Outside the meeting hall, consumer activists derided the PUC for what they said was an attempt to take up the question of rate increases behind closed doors.
“They don’t have the nerve to say all this in front of a room full of people,” said TURN’s Florio.
But business leaders were hopeful that the delayed vote means their pleas for rate relief were heard by California officials.
Opposition to the rate plan has been voiced by nearly a dozen business groups, including the Small Business Association and the Agricultural Energy Consumers Association.
Carl Guardino, president of the Silicon Valley Manufacturing Group, said in an interview that commercial and industrial power users believe they were being asked to shoulder about 80 percent of the rate increase, although they account for 65 percent of statewide power usage.
‘FAIR AND PROPORTIONAL
“We need a rate increase,” he said. “We are willing to pay our share. But let’s make it an increase that’s fair and proportional to use.”

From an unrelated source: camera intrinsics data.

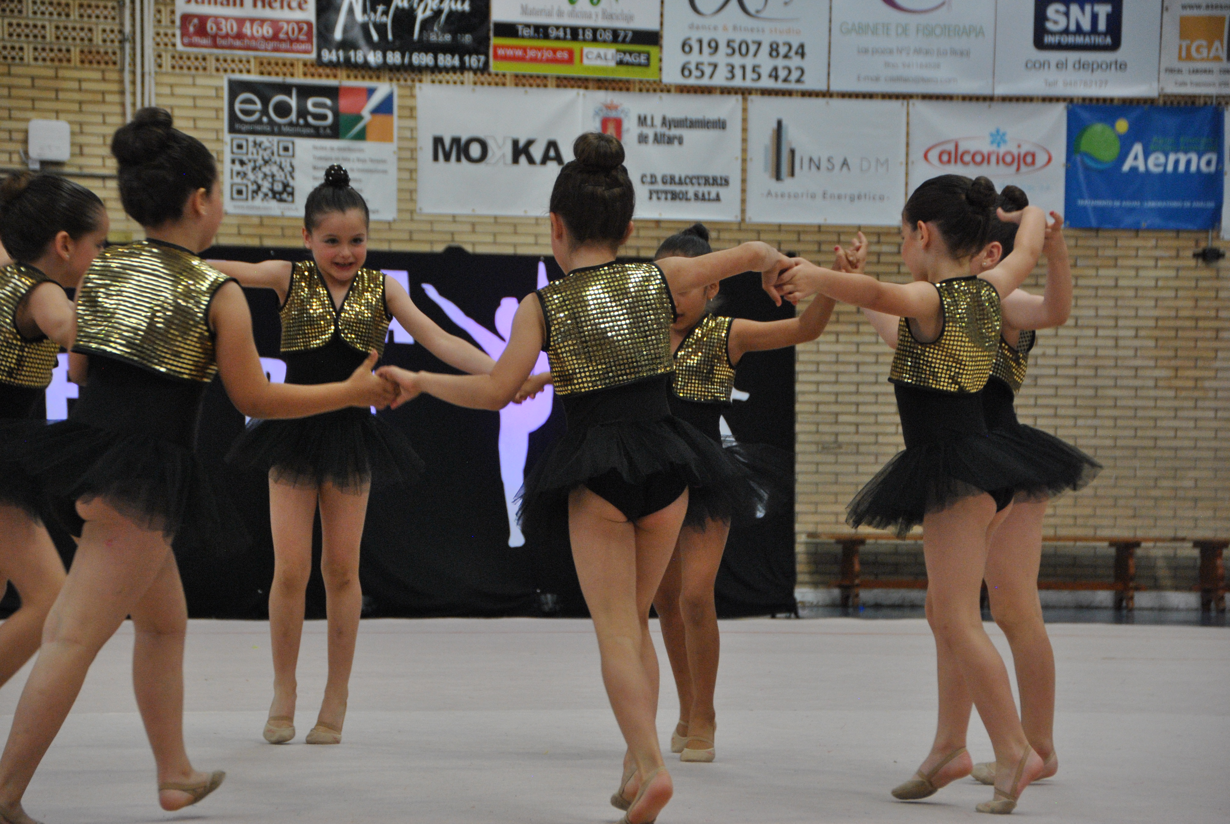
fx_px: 3848
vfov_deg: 12.2
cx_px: 615
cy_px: 412
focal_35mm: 112
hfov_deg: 18.2
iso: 800
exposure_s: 1/160
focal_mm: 75
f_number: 5.3
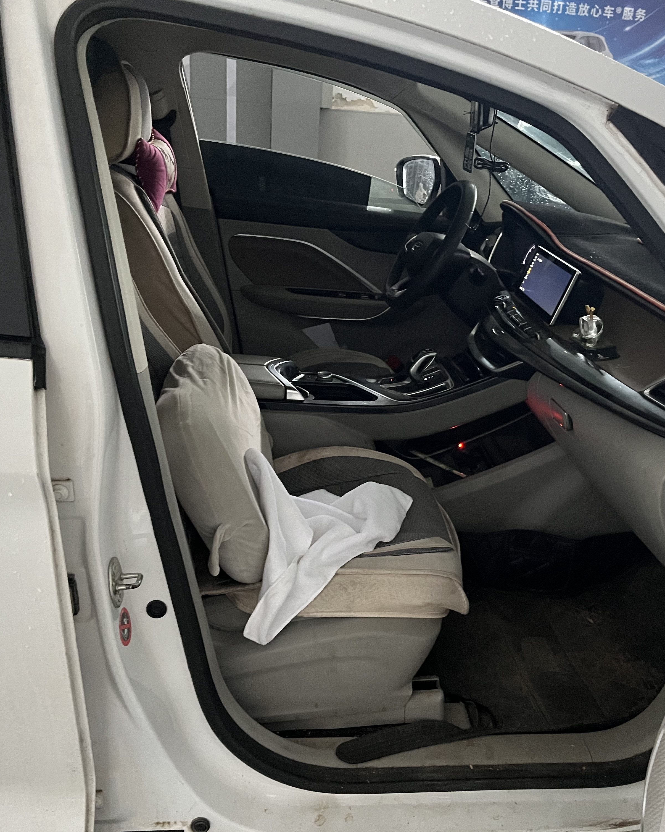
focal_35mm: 34
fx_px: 836
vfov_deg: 52.8
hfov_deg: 43.3
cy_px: 417
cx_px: 372
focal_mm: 5.1
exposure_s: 1/38
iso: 640
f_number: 1.6
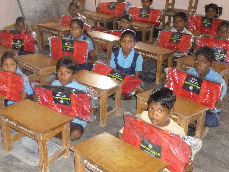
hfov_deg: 39.2
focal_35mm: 48
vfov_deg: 30.1
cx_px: 75
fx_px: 318
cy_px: 58
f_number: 2.9
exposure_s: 1/60
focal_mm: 5.7
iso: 1000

Harvey Rosenfield, head of the Foundation for Taxpayer and Consumer Rights in Santa Monica, scoffed at this reasoning.
“It was the large industrial users who demanded deregulation in the first place,” he said. “They should be forced to bear the burden of it, not innocent ratepayers.”
In any case, if the PUC bows to pressure for lower industrial rate increases, it will be residential customers who will make up the difference.

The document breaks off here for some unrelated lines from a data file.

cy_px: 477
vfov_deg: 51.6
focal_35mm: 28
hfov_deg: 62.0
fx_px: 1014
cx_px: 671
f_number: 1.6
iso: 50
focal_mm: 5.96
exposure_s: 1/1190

Steve Maviglio, a spokesman for the governor, said Davis is “adamantly opposed” to expanding the number of residential customers who would be exposed to higher rates.
Under the current plan, residential customers who can stay within 130 percent of predetermined limits — about half of all consumers — would be exempt from rate increases.
Maviglio said the governor instead would favor raising even higher the increases for residential customers if business users succeed in avoiding large-scale rate increases.
This means the average residential power bill could rise by more than 20 percent today — on top of an average 10 percent increase adopted in January.
Because of scheduling conflicts, three of the five PUC members will be forced to vote today by telephone. Only Brown and Wood are expected to be in the meeting hall.